Adam Fox is in his sophomore NHL season. Only one defenseman in NHL history has won the Norris Trophy in his second NHL season and his name just happens to be Bobby Orr.

The Fox Hunt is on for the hardware awarded to the NHL’s best defenseman. The Fox Hunt is on for history.

He is 23 and you’d be inclined to think he has been overhyped over the last six weeks if you haven’t watched him play. But once you see him, you get it.

Once you see the way Fox breaks up plays at one end before creating them at the other, you get it. Once you see the way he avoids getting caught in traffic in the offensive zone so that he can come back and defend on a counter-attack, you get it. Once you see him no-look pass for one setup after another for the big guns, you get it. Once you see him consistently win puck battles with bigger men, you get it.

The beauty of Fox, who willed his way through paper-stops in Calgary and Carolina on his way to the place he has had his heart set on playing since he was a mere tyke, is in his subtlety. The beauty of Fox is the way his game sings.

The beauty of Fox is that he never, and that means never, sings his own praises.

Others do that for him. It wasn’t No. 23 who came up with the phrase, “Foxy Skill.” That was courtesy of Brendan Smith. Make it a hashtag. #Foxyskill.

Rangers Adam Fox NHL
Rangers defenseman Adam Fox is a contender for the Norris Trophy.
Getty Images

Is Fox, who leads NHL defensemen with 46 points and 41 assists, two and five ahead of runner-up Victor Hedman in each category, having a better year than his counterpart in Tampa Bay, who at age 30 is seeking his second Norris, and doesn’t it seem that the Swede should have more than one?

Is Fox having a better year than Washington’s perennial candidate John Carlson, who at age 31 is in search of his first Norris?

He is right there with them, that is for sure. He has been asked to do more for a team with less. He is right there with anyone, including LA’s Drew Doughty, Colorado’s Cale Makar and Vegas’ Shea Theodore.

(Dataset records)
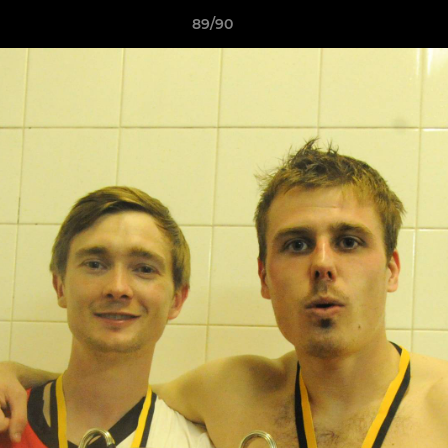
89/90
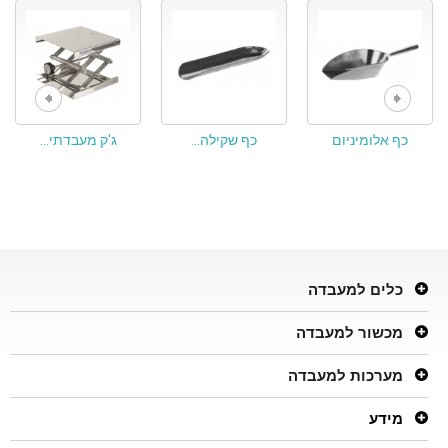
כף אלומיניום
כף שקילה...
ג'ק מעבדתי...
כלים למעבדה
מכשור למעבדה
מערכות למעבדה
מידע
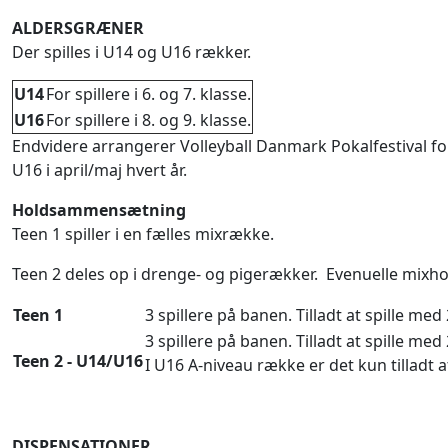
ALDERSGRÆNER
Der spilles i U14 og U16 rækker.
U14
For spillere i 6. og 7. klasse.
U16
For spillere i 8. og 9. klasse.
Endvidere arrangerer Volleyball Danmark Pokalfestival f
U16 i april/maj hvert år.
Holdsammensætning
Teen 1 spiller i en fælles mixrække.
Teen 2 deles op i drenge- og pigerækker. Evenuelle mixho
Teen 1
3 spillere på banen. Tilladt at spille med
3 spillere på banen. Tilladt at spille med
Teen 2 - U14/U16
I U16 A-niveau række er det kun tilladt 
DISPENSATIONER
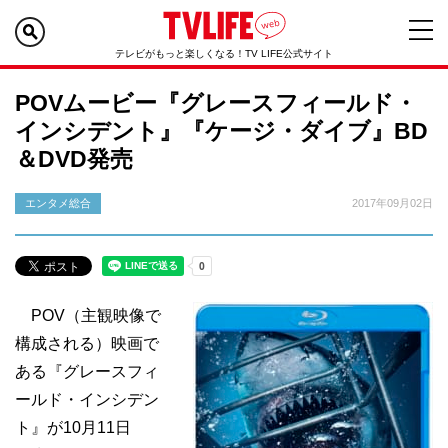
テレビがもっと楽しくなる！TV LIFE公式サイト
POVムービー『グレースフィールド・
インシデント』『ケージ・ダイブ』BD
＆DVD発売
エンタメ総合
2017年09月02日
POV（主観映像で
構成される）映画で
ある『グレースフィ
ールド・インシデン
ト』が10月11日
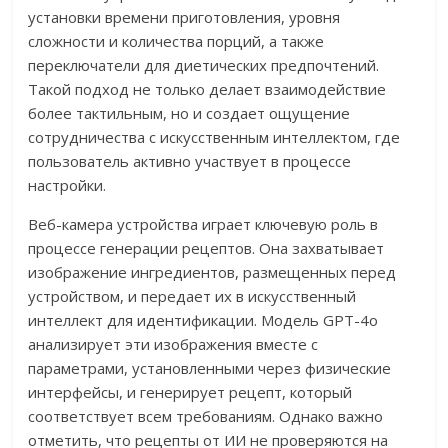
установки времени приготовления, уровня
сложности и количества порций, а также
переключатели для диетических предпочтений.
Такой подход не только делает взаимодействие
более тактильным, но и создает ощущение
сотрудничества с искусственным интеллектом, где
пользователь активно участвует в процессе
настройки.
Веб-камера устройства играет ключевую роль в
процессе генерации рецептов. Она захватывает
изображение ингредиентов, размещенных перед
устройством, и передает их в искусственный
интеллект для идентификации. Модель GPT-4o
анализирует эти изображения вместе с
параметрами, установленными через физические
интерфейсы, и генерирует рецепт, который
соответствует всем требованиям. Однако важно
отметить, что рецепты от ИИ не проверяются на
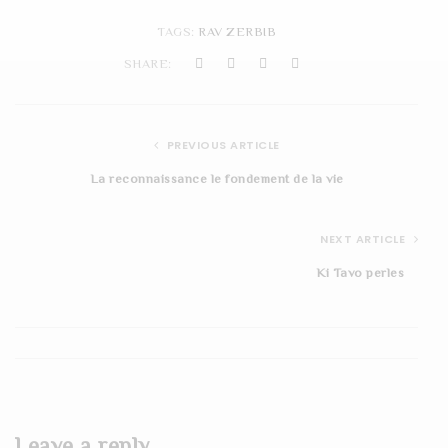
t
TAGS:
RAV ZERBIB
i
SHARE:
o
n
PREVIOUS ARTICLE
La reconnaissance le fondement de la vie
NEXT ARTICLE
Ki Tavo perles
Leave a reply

• _Task set_
1 - Retype the Adam Fox article word for word, everything from "Rangers Adam Fox" down to "more than one?".
2 - Pick up the article on Adam Fox's Norris Trophy chances where it stops and keep writing it.
The items stand apart from the article on Adam Fox and form separate material.

• _Answer set_
1 -
Rangers Adam Fox NHL
Rangers defenseman Adam Fox is a contender for the Norris Trophy.
Getty Images

Is Fox, who leads NHL defensemen with 46 points and 41 assists, two and five ahead of runner-up Victor Hedman in each category, having a better year than his counterpart in Tampa Bay, who at age 30 is seeking his second Norris, and doesn’t it seem that the Swede should have more than one?

2 -
Much of the focus on Fox has been trained on his creativity with the puck, with more on his offensive totals that popped through a consecutive 12-game stretch beginning in mid-March in which he recorded 22 points (3-19). Chicks dig the long ball, Norris voters dig high-scoring defensemen.

Of course there is more to it than that.  

Fox has also received a fair amount of notice for his ability to turn plays into quick transition the other way. There has also been recognition of his ability to defend as a somewhat undersized (5-11, 180) matchup right defenseman. Five-on-five goals on the ice for: 38. Goals against: 24. Goals For percentage of 61.29 that ranks seventh in the league and ahead of all the Norris competitors other than Theodore.

There is some steel to Fox’s game. He plays hard, he plays clean, he plays a lot, 12th in the league at 24:24 per. That represents the most ice time for a Ranger since Ryan McDonagh’s 24:49 in 2013-14.

That is noticed, certainly by head coach David Quinn, who touched on that hours before his team’s critical Tuesday night match against the Sabres at the Garden.

“He’s got really good hockey strength, too, for a guy who isn’t that big,” Quinn said. “He does a really good job with his leverage, understanding how to be in a battle with someone who might be bigger.

“That’s an art.”

And there is that #Foxy Mentality.

“To me, the biggest piece of defending is wanting to actually do it and make important to yourself and that is something he has done ever since he has been here,” Quinn said. “Everybody raves about his hockey sense and his offensive ability, as they should.

“But to have that skill-set and the offensive ability and actually want to defend at the level that he does, that’s what makes him the special player he has become.”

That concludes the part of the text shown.